BPO firms and call centers operating in special economic zones in the Philippines have long enjoyed hefty tax-breaks, but that tax holiday could be coming to an end.
The Philippine Economic Zone Authority (PEZA) currently provides a 12% tax exemption to call centers in the Philippines that employ over 1 million agents, creating an immediate 12% cost reduction on operating in the the country.
Under the proposed Tax Reform for Acceleration and Inclusion (TRAIN) bill or House Bill 5636, this cost benefit will be removed from PEZA, as the government plans to apply a 12% VAT on revenue from service exporters.
“During the site selection process in the Philippines, a building’s PEZA certification is one of the first things you look for when trying to find a call center site,” writes King White, founder of Site Selection Group, in a blog post. “Changes to PEZA will decrease the value proposition of the Philippines.”

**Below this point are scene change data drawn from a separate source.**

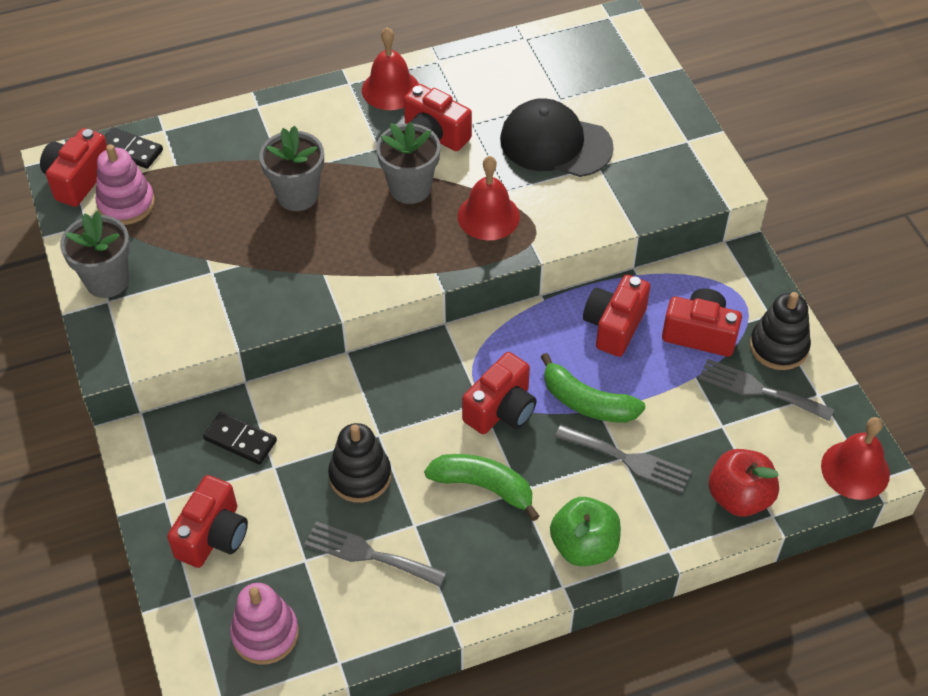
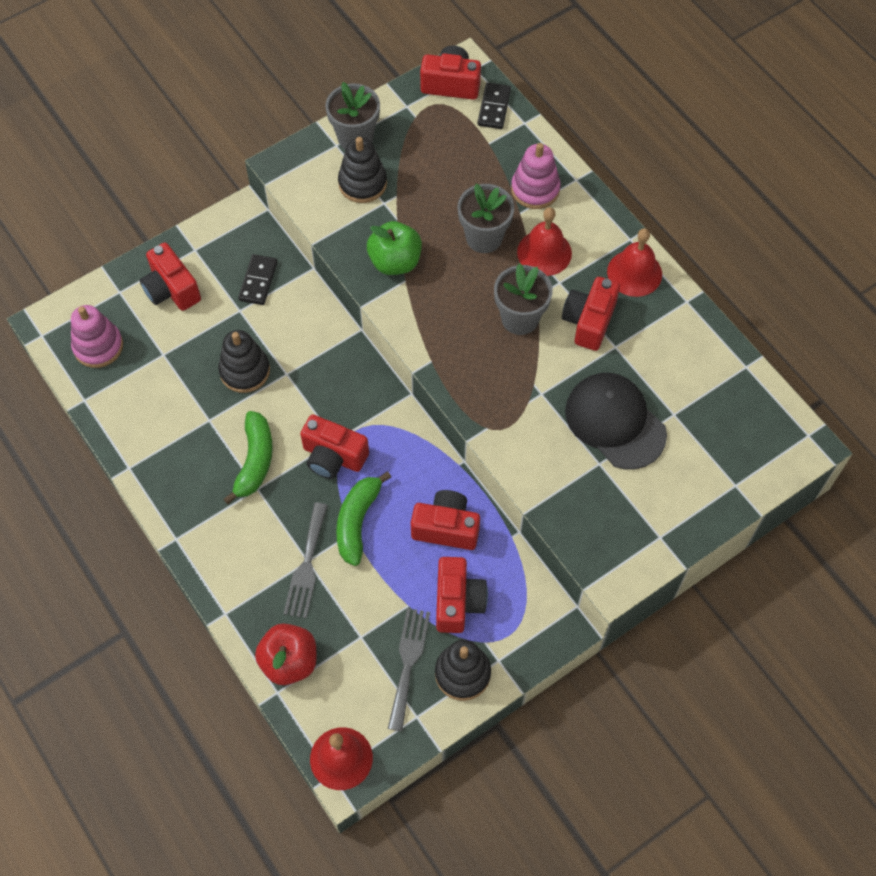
camera: 75 degrees right, 10 degrees up
(126, 204) = (436, 124): pink stacking toy -> pink stacking toy (535, 189)
(175, 286) = (362, 183): none -> black stacking toy
(213, 535) = (171, 289): red camera -> red camera turned 45 degrees clockwise
(369, 554) = (177, 395): grey fork -> none
(488, 216) = (507, 387): red bell -> red bell (544, 252)
(555, 143) = (615, 422): black cap -> black cap turned 45 degrees counterclockwise
(584, 546) = (215, 547): green apple -> green apple (395, 262)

The call center and business process outsourcing (BPO) industry is estimated to generate US$24 billion annually in the Philippines. The government intends to raise over US$2.8 billion in tax revenue from service exporters with this tax amendment.
However, the government seems to be unaware of the potential impact this will have on the industry.
“Many companies may decide to not locate in the Philippines or relocate if they are already operating there,” White wrote. “They may choose other nearshore and offshore locations such as Latin America, the Caribbean, India, South Africa, or Eastern Europe.”
Hiring in the BPO sector has already decreased in the Philippines. Online hiring for the IT, telecommunications, and business process outsourcing (BPO) industry had decreased by 9% in the year ending June 2017, according to online job board Monster.com.
Late last year, its President Rodrigo Duterte created jitters among foreign outsourcing firms, such as Teleperformance, Qualfon, and Convergys, saying that the Philippines would cut ties with the United States in exchange for a cozy relationship with China.